_Exercise aim:_
Among the lines below, return each one that contains the word "middle".

_Record excerpts:_

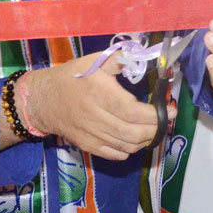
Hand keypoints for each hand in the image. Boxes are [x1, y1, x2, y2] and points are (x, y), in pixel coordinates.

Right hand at [22, 53, 161, 161]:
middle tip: (166, 121)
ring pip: (127, 146)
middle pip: (133, 133)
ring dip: (145, 140)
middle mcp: (96, 117)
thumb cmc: (71, 77)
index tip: (170, 111)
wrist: (42, 100)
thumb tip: (143, 57)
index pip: (134, 112)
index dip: (156, 116)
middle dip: (156, 130)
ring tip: (153, 129)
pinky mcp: (87, 146)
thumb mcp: (94, 61)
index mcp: (99, 93)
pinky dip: (129, 150)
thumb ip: (120, 59)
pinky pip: (114, 155)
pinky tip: (135, 138)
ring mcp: (91, 135)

_Task response:_
middle tip: (166, 121)
middle pip: (133, 133)
middle mcp: (96, 117)
middle dip: (156, 130)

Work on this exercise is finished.